## Extracted entries

□ □ □ □ □

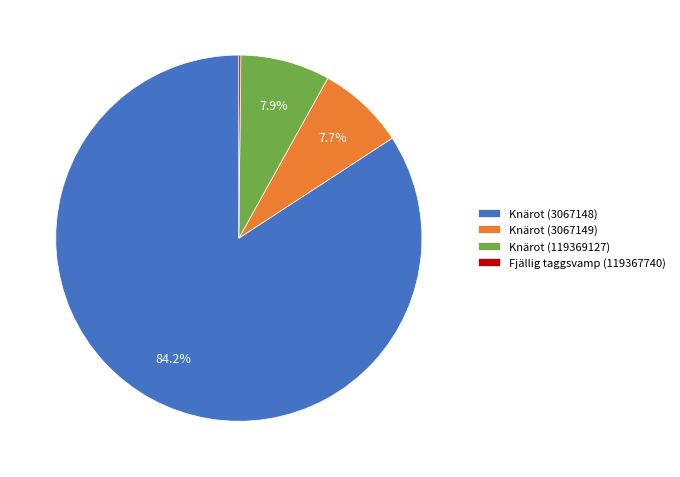

Which slice is the largest?

Knärot (3067148)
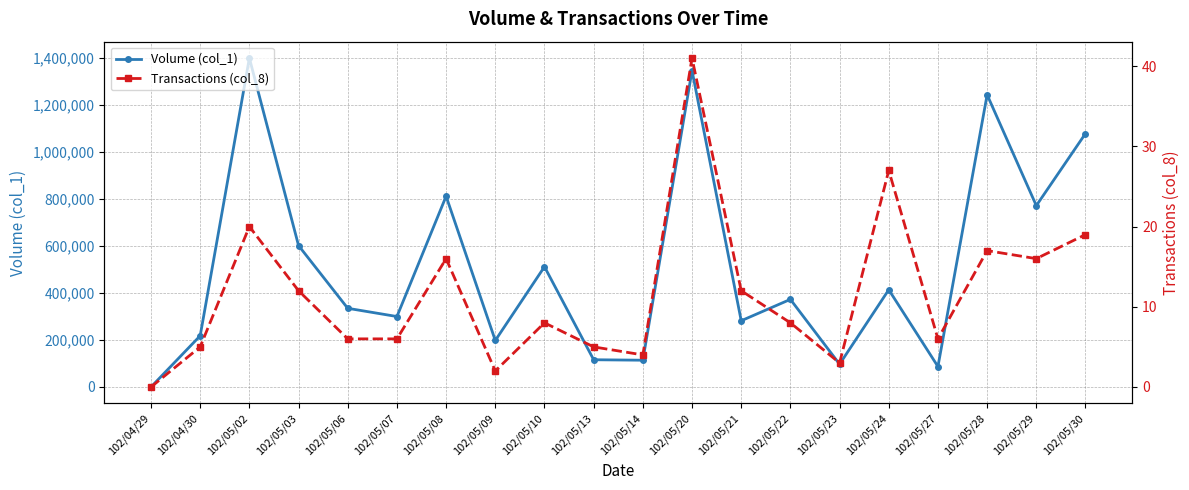

What is the sum of all Transactions (col_8) values?

233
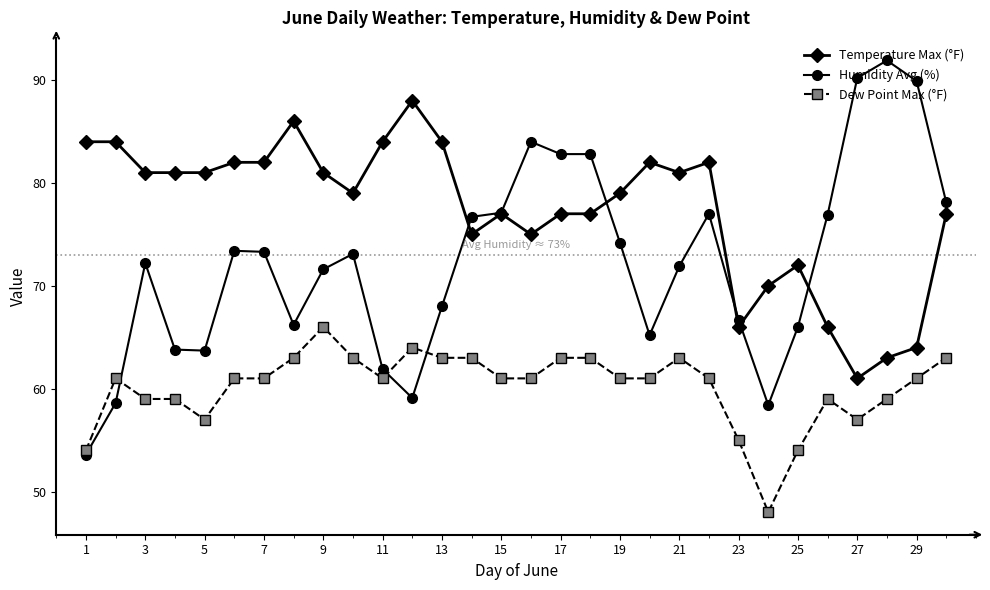

List the series in order of their peak value, lowest first.

Dew Point Max (°F), Temperature Max (°F), Humidity Avg (%)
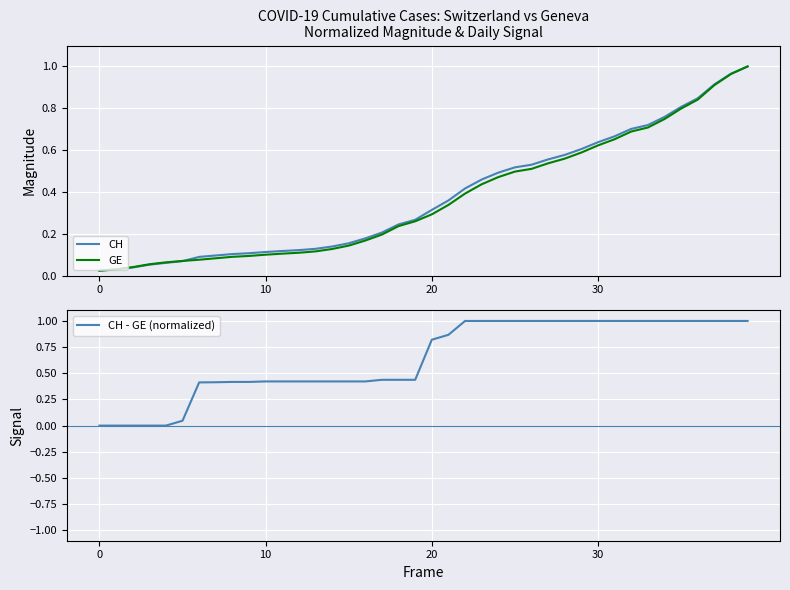

What are all the series names shown in the legend?

CH, GE, CH - GE (normalized)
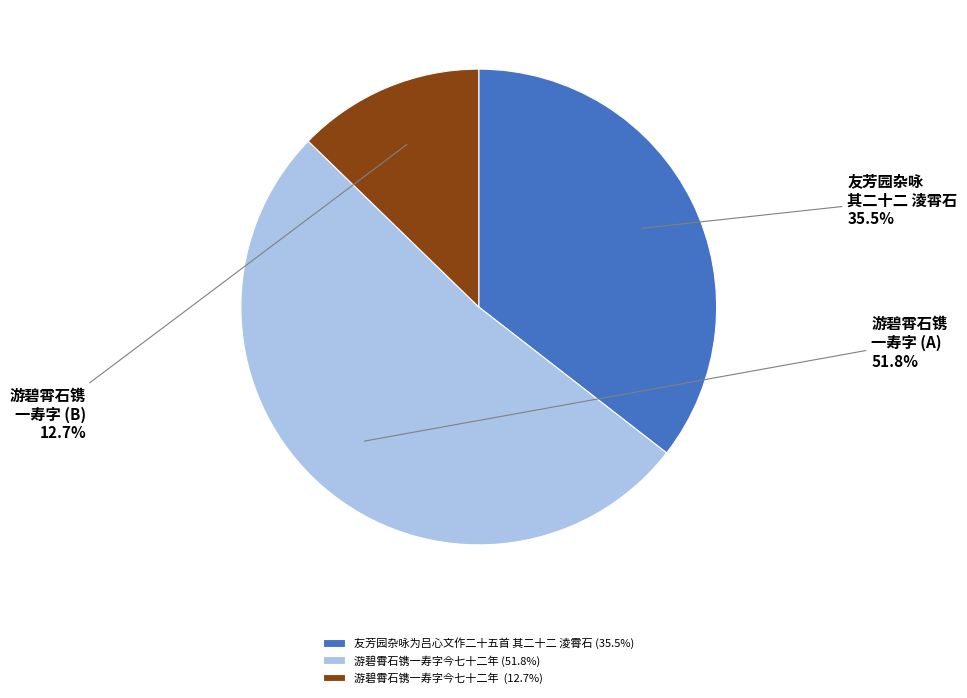

Is there a majority slice in this chart?

Yes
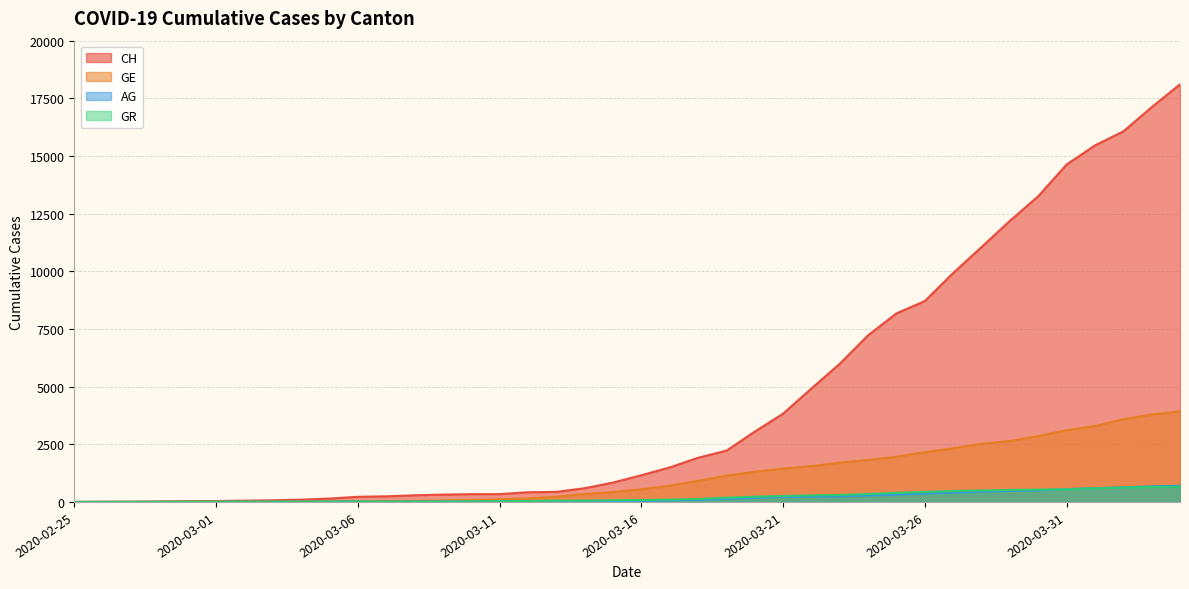

How many data points in GE are above 549?

19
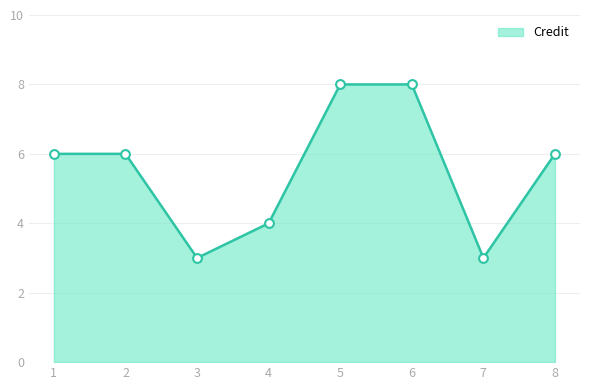

Between 4 and 1, which is larger?

1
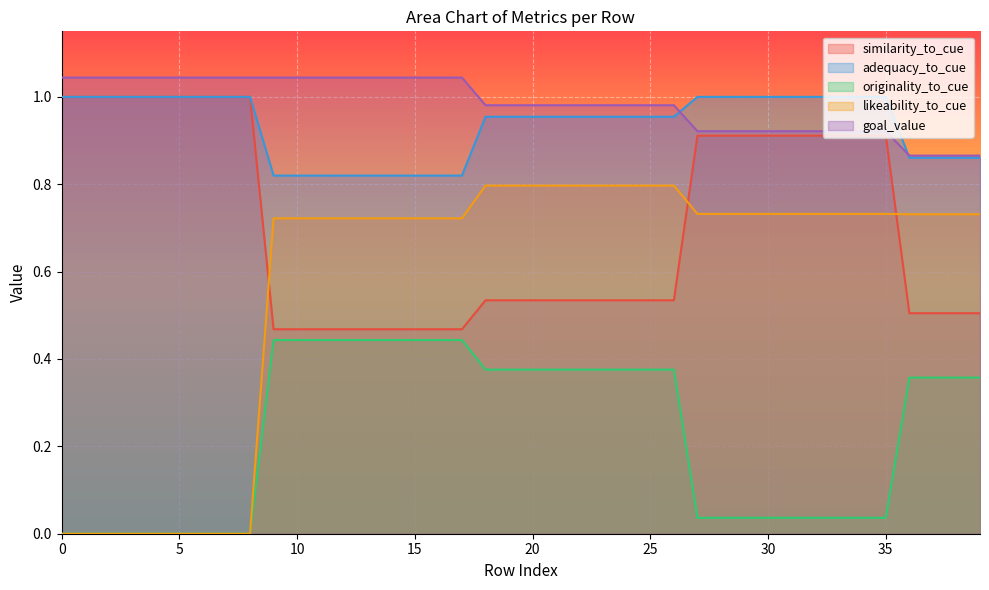

What is the value of the similarity_to_cue point at the 17th from the left?

0.5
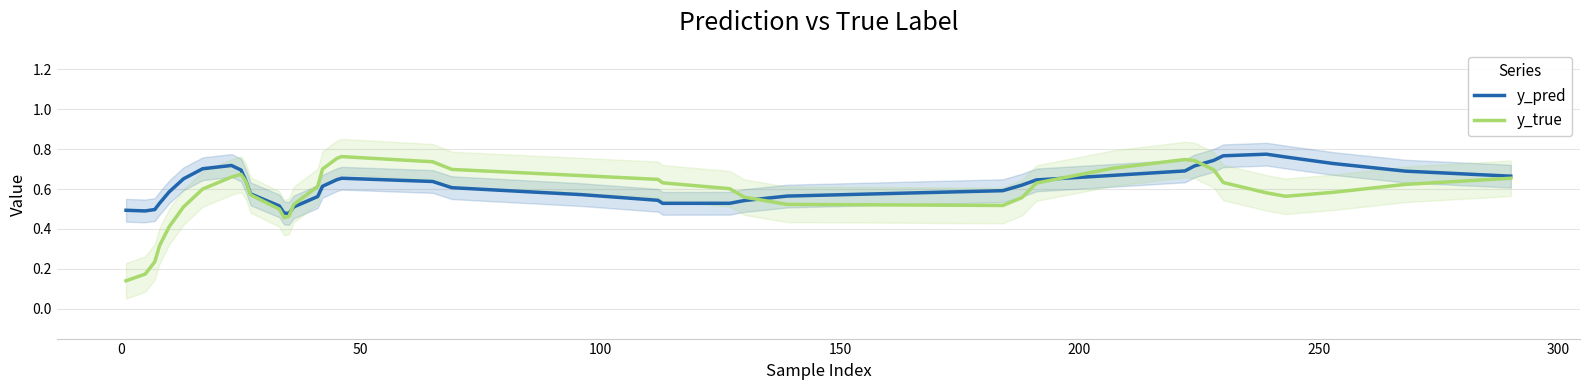

List the series in order of their peak value, highest first.

y_pred, y_true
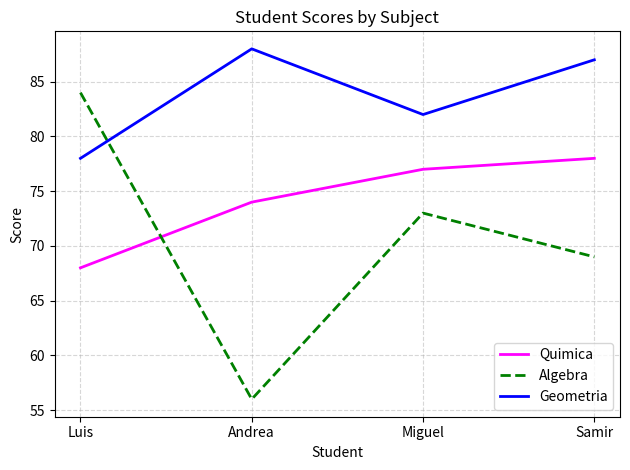

Reading left to right, what are all the values shown in this chart?

Quimica: 68	74	77	78
Algebra: 84	56	73	69
Geometria: 78	88	82	87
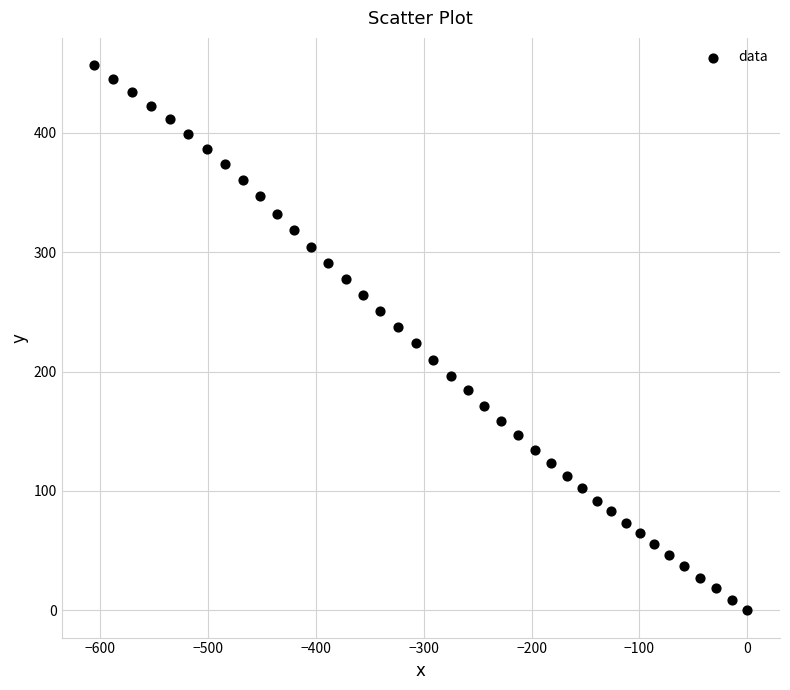

What is the range of Y values (max minus min)?

456.7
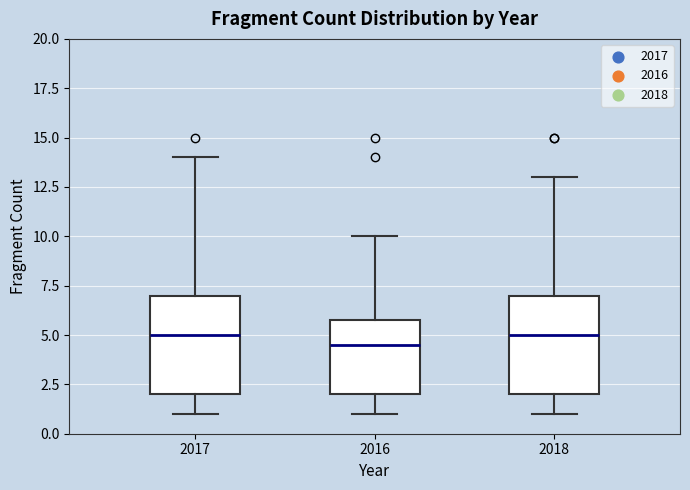

Reading left to right, read every box against the y-axis: the position of its median line, the range the box covers, and the ends of its whiskers. The values are not printed on the chart, so give them approximately, as read against the axis.

2017: median 5.0, box 2.0 to 7.0, whiskers 1.0 to 14.0
2016: median 4.5, box 2.0 to 6.0, whiskers 1.0 to 10.0
2018: median 5.0, box 2.0 to 7.0, whiskers 1.0 to 13.0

□ □ □ □ □

## Your instructions
Print every one of the items above word for word, leaving out the pictures.

## Written solution
Which slice is the largest?

Knärot (3067148)

What is the sum of all Transactions (col_8) values?

233

List the series in order of their peak value, lowest first.

Dew Point Max (°F), Temperature Max (°F), Humidity Avg (%)

What are all the series names shown in the legend?

CH, GE, CH - GE (normalized)

Is there a majority slice in this chart?

Yes

How many data points in GE are above 549?

19

Between 4 and 1, which is larger?

1

What is the value of the similarity_to_cue point at the 17th from the left?

0.5

List the series in order of their peak value, highest first.

y_pred, y_true

Reading left to right, what are all the values shown in this chart?

Quimica: 68	74	77	78
Algebra: 84	56	73	69
Geometria: 78	88	82	87

What is the range of Y values (max minus min)?

456.7

Reading left to right, read every box against the y-axis: the position of its median line, the range the box covers, and the ends of its whiskers. The values are not printed on the chart, so give them approximately, as read against the axis.

2017: median 5.0, box 2.0 to 7.0, whiskers 1.0 to 14.0
2016: median 4.5, box 2.0 to 6.0, whiskers 1.0 to 10.0
2018: median 5.0, box 2.0 to 7.0, whiskers 1.0 to 13.0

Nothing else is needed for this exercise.